The top quarter, which is north of Lizard Island, has just been raised to what's called severe. Even from the air though what you see is the magnificent long ribbon reefs, which are still the extraordinary reefs that the world sees in the great documentaries and the pictures.
And then as you go further north there are areas of white or grey, and that's obviously the bleaching.
So it's part of a Pacific-wide El Nino event. We have been fortunate because the southern areas, the southern three quarters, have recently had rain and cloud which has mitigated some of the threat.
But right now we've stepped up our monitoring, we have announced a new partnership with the University of Queensland, that Professor Ove Hoegh-Guldberg, one of the great marine and coral researchers in the world, and it's part of a broader $2 billion plan that we're putting in place.

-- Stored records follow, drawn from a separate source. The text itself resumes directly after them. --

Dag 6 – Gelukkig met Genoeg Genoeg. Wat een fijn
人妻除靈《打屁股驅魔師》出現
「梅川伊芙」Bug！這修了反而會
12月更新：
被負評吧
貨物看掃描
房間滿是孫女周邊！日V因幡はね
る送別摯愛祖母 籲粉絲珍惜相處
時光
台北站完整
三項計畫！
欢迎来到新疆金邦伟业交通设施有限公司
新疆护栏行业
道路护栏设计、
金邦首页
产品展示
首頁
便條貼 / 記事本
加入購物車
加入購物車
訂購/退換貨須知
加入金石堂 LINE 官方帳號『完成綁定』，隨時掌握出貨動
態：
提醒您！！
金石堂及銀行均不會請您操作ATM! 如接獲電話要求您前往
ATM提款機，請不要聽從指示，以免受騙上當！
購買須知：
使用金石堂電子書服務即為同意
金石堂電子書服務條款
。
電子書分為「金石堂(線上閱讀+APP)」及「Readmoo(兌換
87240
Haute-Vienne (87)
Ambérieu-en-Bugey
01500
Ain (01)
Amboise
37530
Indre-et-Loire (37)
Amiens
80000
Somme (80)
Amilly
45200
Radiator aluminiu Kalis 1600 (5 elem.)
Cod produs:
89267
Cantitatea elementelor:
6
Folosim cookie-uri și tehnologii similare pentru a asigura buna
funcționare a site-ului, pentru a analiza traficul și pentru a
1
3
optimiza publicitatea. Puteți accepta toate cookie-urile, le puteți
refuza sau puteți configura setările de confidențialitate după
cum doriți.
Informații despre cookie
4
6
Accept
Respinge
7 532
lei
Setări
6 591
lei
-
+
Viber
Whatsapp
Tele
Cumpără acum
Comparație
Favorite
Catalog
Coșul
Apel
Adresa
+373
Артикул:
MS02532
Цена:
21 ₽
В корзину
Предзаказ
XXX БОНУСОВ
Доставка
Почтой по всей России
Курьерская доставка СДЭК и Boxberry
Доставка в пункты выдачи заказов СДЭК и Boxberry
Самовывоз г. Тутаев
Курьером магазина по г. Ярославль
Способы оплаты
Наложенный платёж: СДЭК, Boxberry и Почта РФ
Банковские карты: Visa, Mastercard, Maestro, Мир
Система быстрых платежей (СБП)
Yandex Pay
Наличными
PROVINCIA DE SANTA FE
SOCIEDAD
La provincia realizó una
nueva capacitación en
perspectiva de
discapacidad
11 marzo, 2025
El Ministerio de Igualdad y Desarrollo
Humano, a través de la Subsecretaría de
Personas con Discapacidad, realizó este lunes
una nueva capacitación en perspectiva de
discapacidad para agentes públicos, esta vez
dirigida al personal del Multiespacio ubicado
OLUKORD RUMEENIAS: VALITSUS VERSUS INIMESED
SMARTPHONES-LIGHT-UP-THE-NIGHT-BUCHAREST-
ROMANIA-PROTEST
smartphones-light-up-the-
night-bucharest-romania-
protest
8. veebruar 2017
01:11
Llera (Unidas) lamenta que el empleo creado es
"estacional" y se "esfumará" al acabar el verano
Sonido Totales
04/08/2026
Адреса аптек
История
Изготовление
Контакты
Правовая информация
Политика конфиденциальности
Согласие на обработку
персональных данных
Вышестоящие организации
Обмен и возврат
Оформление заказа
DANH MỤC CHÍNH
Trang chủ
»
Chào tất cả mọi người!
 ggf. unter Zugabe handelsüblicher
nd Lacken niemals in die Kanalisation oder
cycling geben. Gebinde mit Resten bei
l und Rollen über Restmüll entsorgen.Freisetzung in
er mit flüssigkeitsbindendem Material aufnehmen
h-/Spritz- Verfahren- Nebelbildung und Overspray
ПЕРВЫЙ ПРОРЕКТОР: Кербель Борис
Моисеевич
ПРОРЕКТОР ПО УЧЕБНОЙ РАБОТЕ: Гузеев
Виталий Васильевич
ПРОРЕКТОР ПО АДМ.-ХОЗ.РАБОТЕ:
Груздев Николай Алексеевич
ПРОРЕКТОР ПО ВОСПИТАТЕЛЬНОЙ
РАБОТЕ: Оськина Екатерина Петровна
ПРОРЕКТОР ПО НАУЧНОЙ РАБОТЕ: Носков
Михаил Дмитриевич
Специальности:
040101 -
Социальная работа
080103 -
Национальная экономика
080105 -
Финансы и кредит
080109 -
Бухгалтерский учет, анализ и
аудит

Now from this heat stress which causes the bleaching, can it be turned around?
Can the damage done be turned around, or is there regrowth possible? Can you explain to us the science of that?
Yes there is and indeed this was something I discussed with Dr Russell Reichelt yesterday, the head of the Great Barrier Reef Marine Park Authority.
One of the things he said was heartening – is that as we flew low over the ribbon reef, circled certain areas, a lot of damage which had been caused by Cyclone Yasi and other cyclones had recovered just in a matter of a few years.
His point to me was that at this point the damage is nowhere near as severe as 1998 or 2002, but this is a continuing event, and so we have to be cautious about that.
The interesting, and perhaps the most interesting thing was where he could point to areas they knew were deeply damaged by the cyclones of Yasi and others, and to say that there had been regrowth at a faster rate than expected in just a few years.
Well that is some good news amid this concern about the reef. Thanks for the update this morning Minister, appreciate it.